Significance: Self-assembled nanostructures have received significant research interest in the last decade, because they show great promise for drug delivery, diagnostics, tissue engineering, and regenerative medicine. Recently, the development of enzyme-assisted self-assembled nanostructures has become an active area of research because of the attractive characteristics of enzymes, such as ready availability, good biocompatibility, and high selectivity and specificity. Phosphatases, taking part in approximately 30% of intra- and extracellular activities, have been widely employed as triggers for the generation of self-assembled biomaterials, including static, reversible, and dynamic systems.

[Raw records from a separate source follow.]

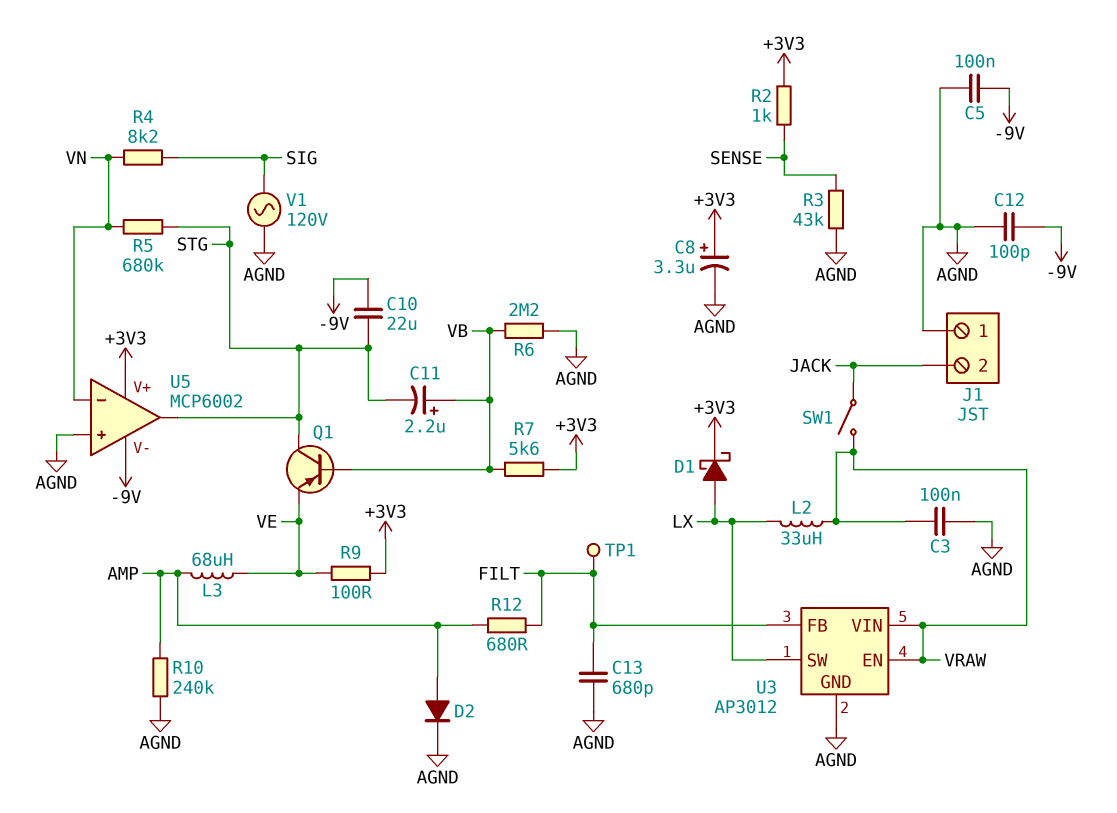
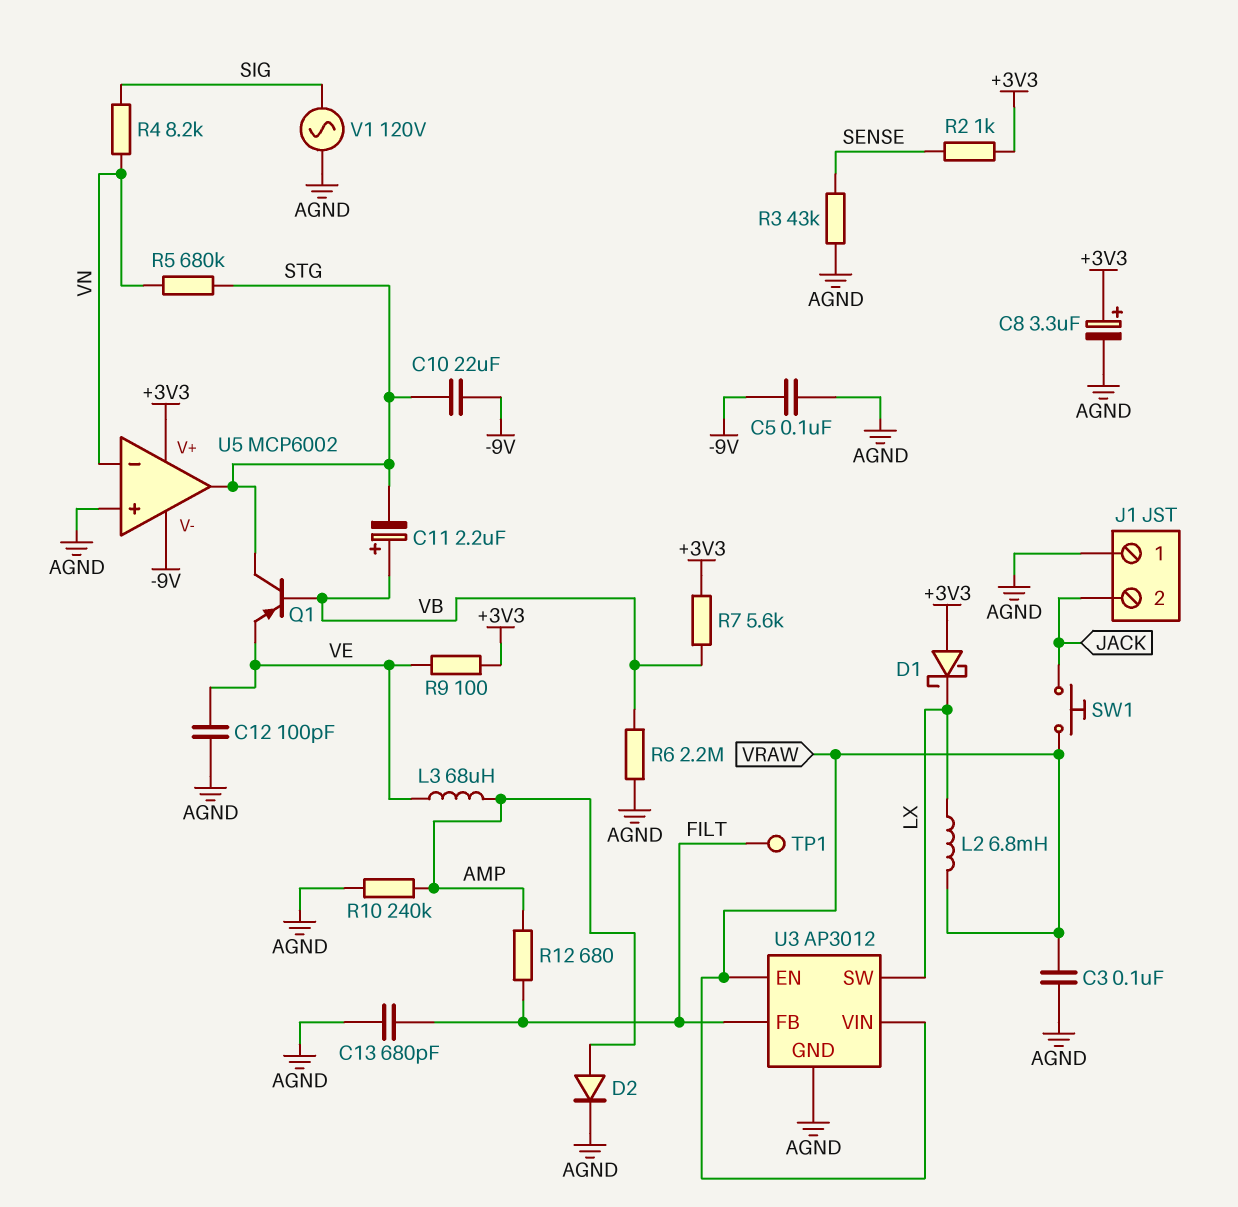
C12: 100pF (-9V, AGND) -> 100pF (AGND, VE)
D1: schottky (A LX, K +3V3) -> schottky (A +3V3, K LX)
L2: 33uH (LX, VRAW) -> 6.8mH (LX, VRAW)
SW1: switch (JACK, VRAW) -> button (JACK, VRAW)

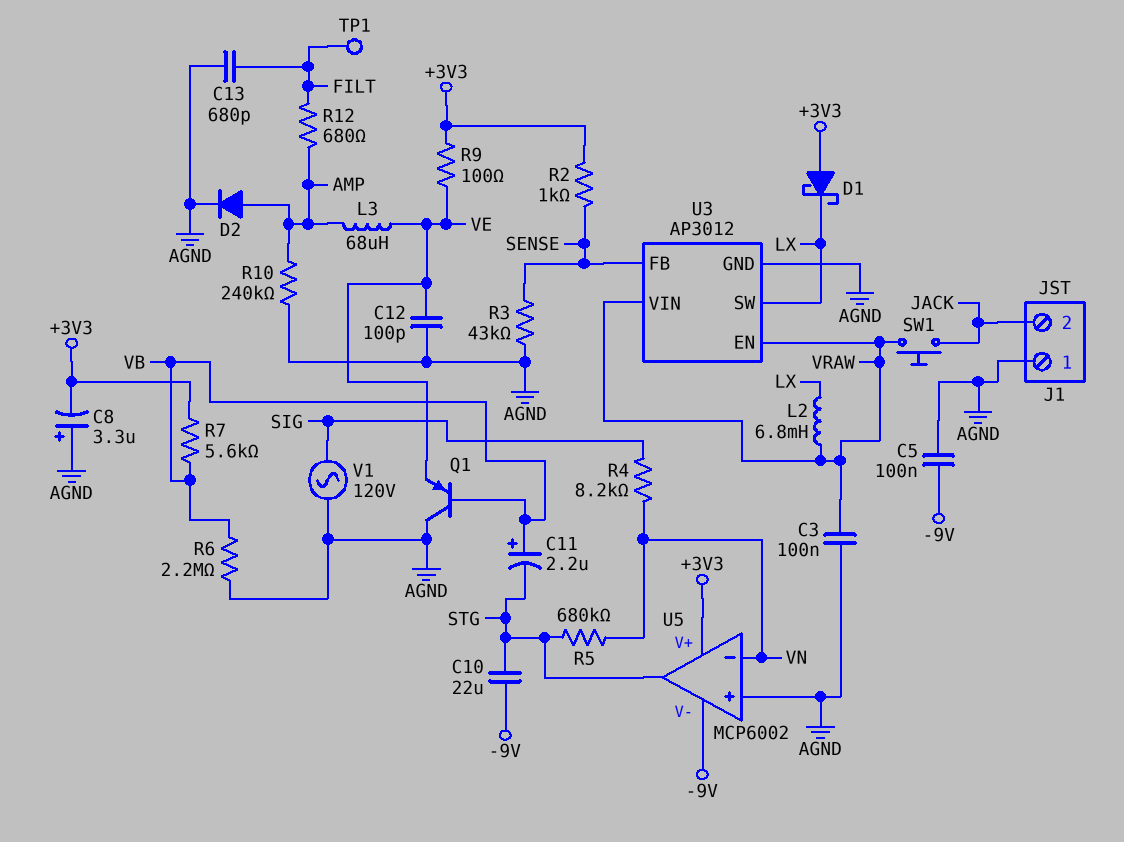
C8: 3.3uF (plus +3V3, minus AGND) -> 3.3uF (plus AGND, minus +3V3)
Q1: PNP (B VB, C STG, E VE) -> PNP (B VB, C AGND, E VE)
U3 pin FB: FILT -> SENSE

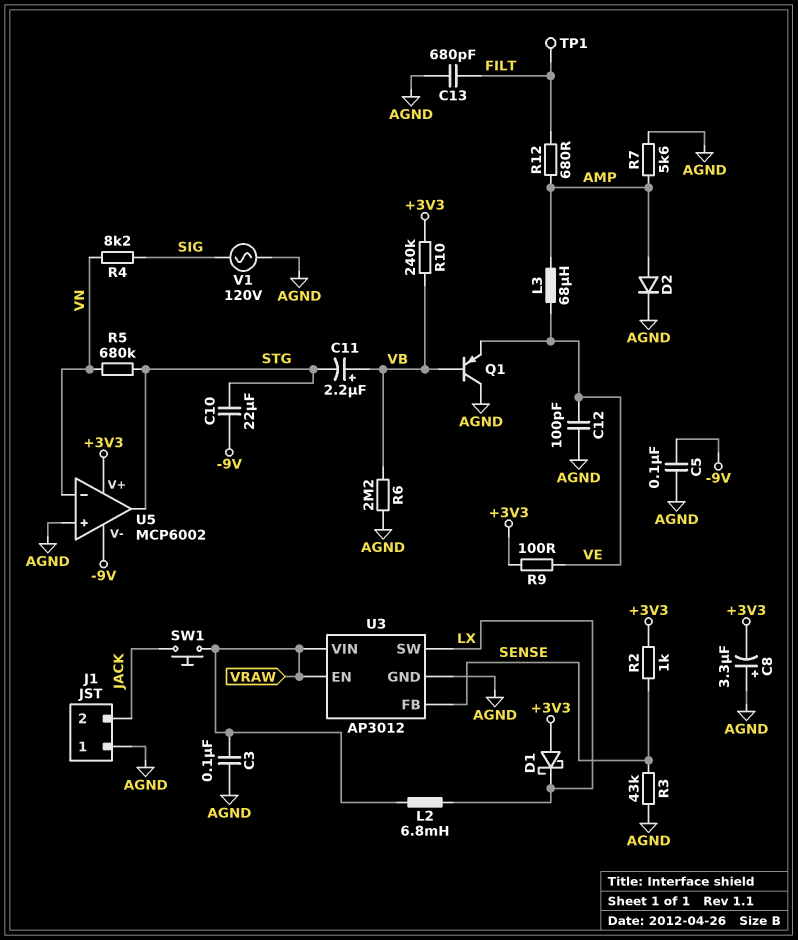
R7: 5.6k (+3V3, VB) -> 5.6k (AGND, AMP)
R10: 240k (AGND, AMP) -> 240k (+3V3, VB)

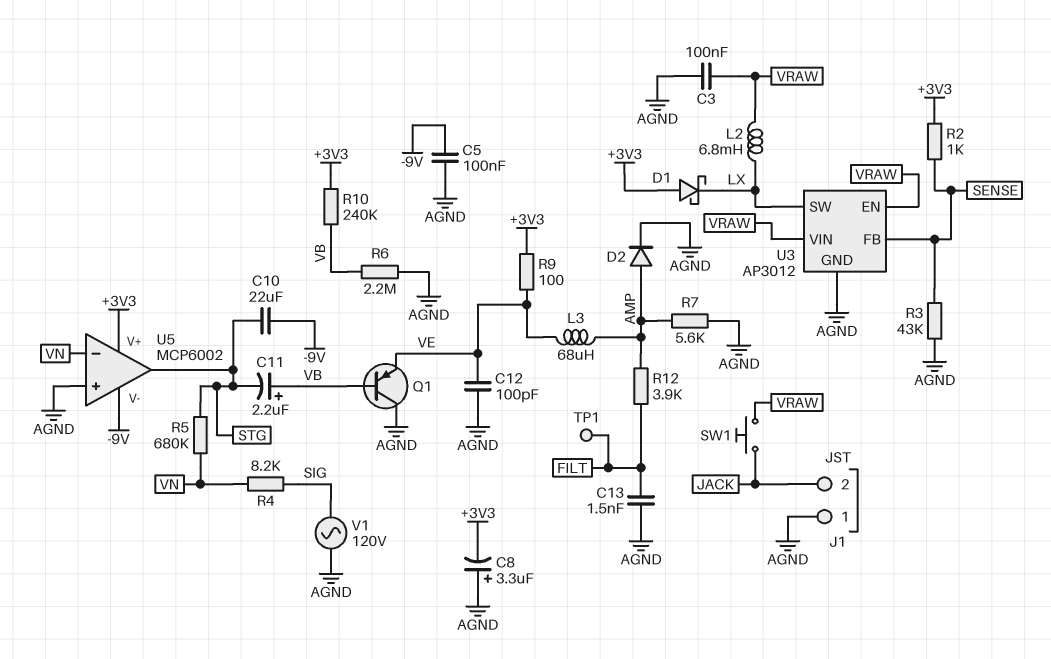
C13: 680pF (AGND, FILT) -> 1.5nF (AGND, FILT)
R12: 680 (AMP, FILT) -> 3.9k (AMP, FILT)

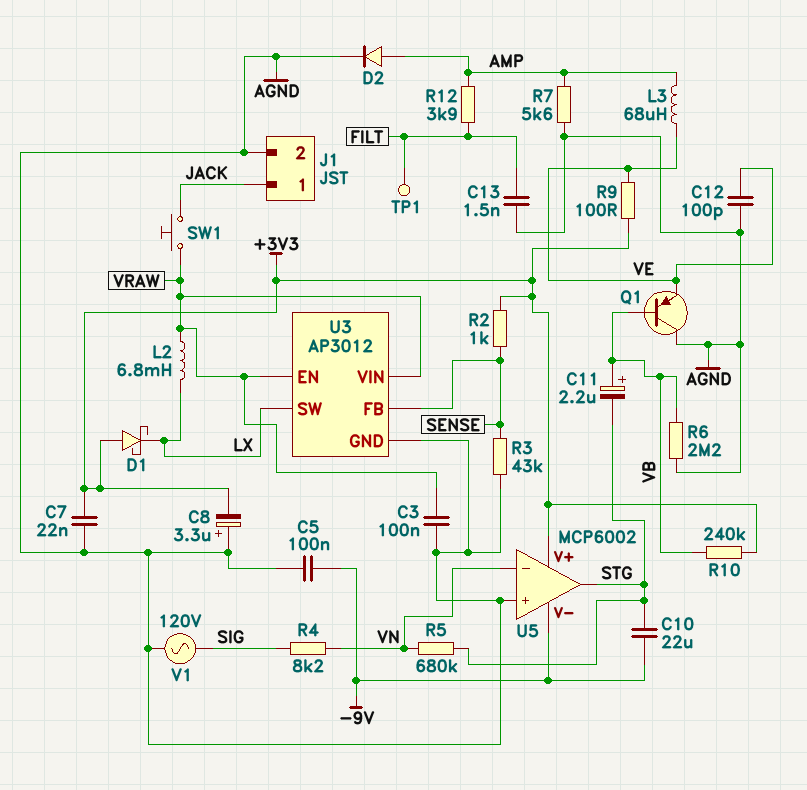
C7: none -> 22nF (+3V3, AGND)
J1 pin 1: AGND -> JACK
J1 pin 2: JACK -> AGND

Recent advances: In this review, we highlight the generation of self-assembled systems of synthetic molecules using phosphatases and their potential applications. We first summarize the generation of different kinds of static and dynamic self-assembled structures, including nanofibers and nanoparticles, by the dephosphorylation reaction catalyzed by phosphatases. The antagonistic interactions of phosphatases and kinases make this system one of the most attractive candidates for biotransformation. Diverse biomedical applications of phosphatases/kinases-involved self-assembled systems have been extensively explored in fields such as bacterial growth inhibition, drug delivery, imaging of self-assembly inside live cells, and biomineralization. We then summarize the reversible self-assembled systems controlled by the pair enzymes of phosphatases/kinases, in which different morphologies of self-assembled nanostructures can be achieved and switched by the pair enzymes. These phosphatase-involved self-assembled systems can be used for many applications such as controlled drug delivery, enzyme activity imaging, and cancer cell inhibition.
Critical issues: Phosphatases are over-expressed in several cancer cell lines. Their detection is, therefore, important for cancer diagnostics. Nanomaterials that can respond to abnormal phosphatase activities also have big potential for the delivery of therapeutic agents on demand. The study of reversible self-assembling systems control by the phosphatase/kinase switch may provide useful insights to understand the working principle of this important biological switch.
Future directions: The design principle mentioned in this review may stimulate the generation of smart self-assembled systems by other enzymes or other pairs of enzymes. The combination of environment-sensitive fluorescence property of fluorescent dyes and self-assembling molecules that can respond to enzymes may lead to the development of smart probes to monitor important biological processes.